Within the different markets, we see that our operators are postponing investments. At the same time, our activities on tenders are actually increasing. The commitment or the commencement of those tenders has been shifted from coming from in 2025 is more or 2024 is more shifted into the last part of 2025. Our situation is that we have to comply with that. I will tell you later how we will comply with that. Within the different markets, we actually see that there are a mixed picture. We have a stable market situation in Norway and U.K. In the U.K., it's actually a growth within plug and abandonment activities and slot recovery activities. Slot recovery is also a down-hole operation where clients still in the production phase.
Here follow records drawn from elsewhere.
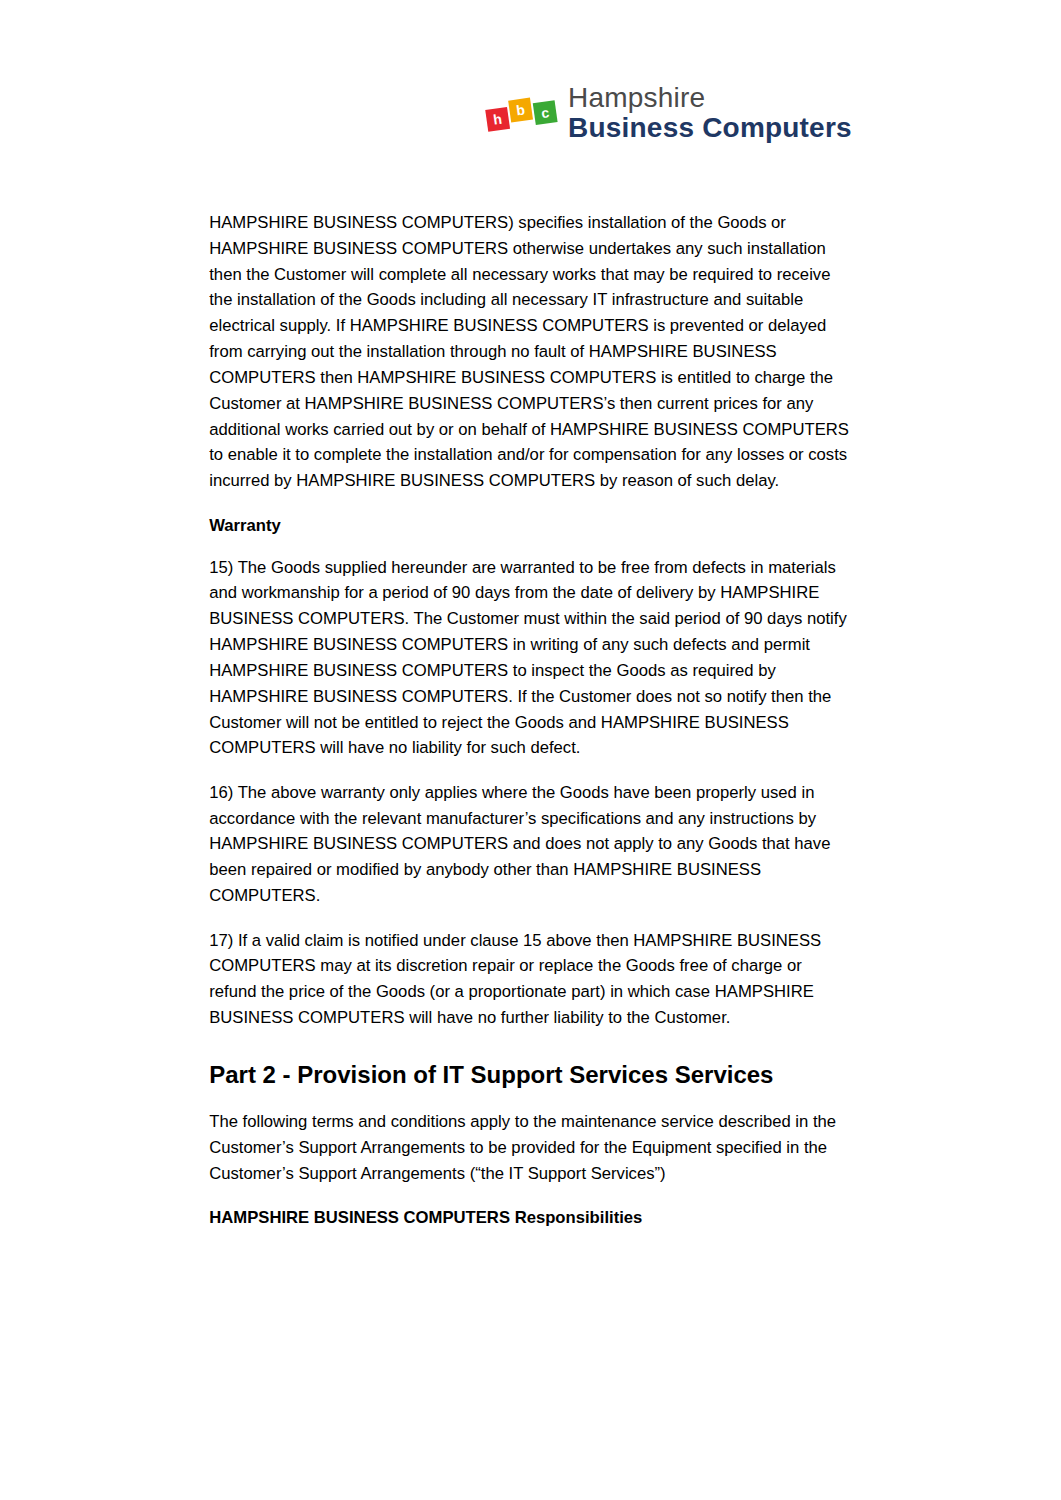h b c
Hampshire
Business Computers
HAMPSHIRE BUSINESS COMPUTERS) specifies installation of the Goods or HAMPSHIRE BUSINESS COMPUTERS otherwise undertakes any such installation then the Customer will complete all necessary works that may be required to receive the installation of the Goods including all necessary IT infrastructure and suitable electrical supply. If HAMPSHIRE BUSINESS COMPUTERS is prevented or delayed from carrying out the installation through no fault of HAMPSHIRE BUSINESS COMPUTERS then HAMPSHIRE BUSINESS COMPUTERS is entitled to charge the Customer at HAMPSHIRE BUSINESS COMPUTERS’s then current prices for any additional works carried out by or on behalf of HAMPSHIRE BUSINESS COMPUTERS to enable it to complete the installation and/or for compensation for any losses or costs incurred by HAMPSHIRE BUSINESS COMPUTERS by reason of such delay.
Warranty
15) The Goods supplied hereunder are warranted to be free from defects in materials and workmanship for a period of 90 days from the date of delivery by HAMPSHIRE BUSINESS COMPUTERS. The Customer must within the said period of 90 days notify HAMPSHIRE BUSINESS COMPUTERS in writing of any such defects and permit HAMPSHIRE BUSINESS COMPUTERS to inspect the Goods as required by HAMPSHIRE BUSINESS COMPUTERS. If the Customer does not so notify then the Customer will not be entitled to reject the Goods and HAMPSHIRE BUSINESS COMPUTERS will have no liability for such defect.
16) The above warranty only applies where the Goods have been properly used in accordance with the relevant manufacturer’s specifications and any instructions by HAMPSHIRE BUSINESS COMPUTERS and does not apply to any Goods that have been repaired or modified by anybody other than HAMPSHIRE BUSINESS COMPUTERS.
17) If a valid claim is notified under clause 15 above then HAMPSHIRE BUSINESS COMPUTERS may at its discretion repair or replace the Goods free of charge or refund the price of the Goods (or a proportionate part) in which case HAMPSHIRE BUSINESS COMPUTERS will have no further liability to the Customer.
Part 2 - Provision of IT Support Services Services
The following terms and conditions apply to the maintenance service described in the Customer’s Support Arrangements to be provided for the Equipment specified in the Customer’s Support Arrangements (“the IT Support Services”)
HAMPSHIRE BUSINESS COMPUTERS Responsibilities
Slot recovery is an operation that actually creates more revenue for the clients, which means that that's also prioritized.
While permanent plug abandonment activity is more like cleaning up what's been done earlier, and the activity level in the U.K. has increased significantly, and we are part of actually many tenders today that will probably be awarded in the first part of 2025 and onwards. In the Middle East, we have seen a very variable market up and down. Saudi has clearly been terminating several onshore drilling rigs, terminating jack-ups, of course, creating an uncertainty in the region. Whilst so far, we are not being very much impacted by the termination of the last round they did on fixed onshore drilling activities, where we do Well Services activities. Only a minor part of the operations we had there has been shut down, but we have moved all type of equipment over to other parts of the Middle East, like Kuwait, so it's not that hard impacted.
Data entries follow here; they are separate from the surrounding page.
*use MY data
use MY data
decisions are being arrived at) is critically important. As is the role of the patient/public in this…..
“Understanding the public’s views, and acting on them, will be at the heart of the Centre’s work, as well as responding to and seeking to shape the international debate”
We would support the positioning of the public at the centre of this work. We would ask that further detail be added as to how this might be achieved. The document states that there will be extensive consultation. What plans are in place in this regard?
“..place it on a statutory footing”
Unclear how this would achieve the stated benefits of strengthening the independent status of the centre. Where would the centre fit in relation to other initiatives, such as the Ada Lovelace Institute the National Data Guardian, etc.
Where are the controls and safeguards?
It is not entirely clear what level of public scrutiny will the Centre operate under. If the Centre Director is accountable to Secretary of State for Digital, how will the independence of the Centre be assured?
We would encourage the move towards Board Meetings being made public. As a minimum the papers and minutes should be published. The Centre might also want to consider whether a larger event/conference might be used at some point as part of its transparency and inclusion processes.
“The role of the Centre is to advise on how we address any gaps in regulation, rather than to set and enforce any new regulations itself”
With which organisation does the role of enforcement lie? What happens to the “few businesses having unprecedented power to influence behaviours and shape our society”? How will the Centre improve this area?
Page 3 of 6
We see a very high tender activity level down in South America. As we have told earlier, we have established an office now in Houston, USA, for actually doing more tender activities, sales activities, marketing activities in South America. But we also actually are looking at operations elsewhere in the Americas. We also see that the deep water operations in West Africa and South America are somewhat postponed or delayed to the right, meaning that the ramp-up of deep water activities has not been as the market expected close to half a year ago and more. So still, there are activities, but the ramp-up seems to be put a little more to the right, which is also confirmed by contractors operating on that market segment. We see quite a lot of opportunities in the plug and abandonment and the slot recovery market.
We are actually positioning ourselves quite significantly to participate in that growth. This plug and abandonment activity is a part of the green shift, and we see now that in North Europe, like Norway, U.K., South America, Gulf of Mexico, and also in the Asia-Pacific, are ramping up plug and abandonment activities because of the fact that governments and rules and regulations are now pushing harder to actually execute on those wells around the world. There are thousands and tens of thousands and hundreds of thousands of wells that actually are not properly plugged and still are leaking, and one of the names that is kind of a link to leaking wells is called zombie wells. And of course, this has impact both on climate, but also health on people.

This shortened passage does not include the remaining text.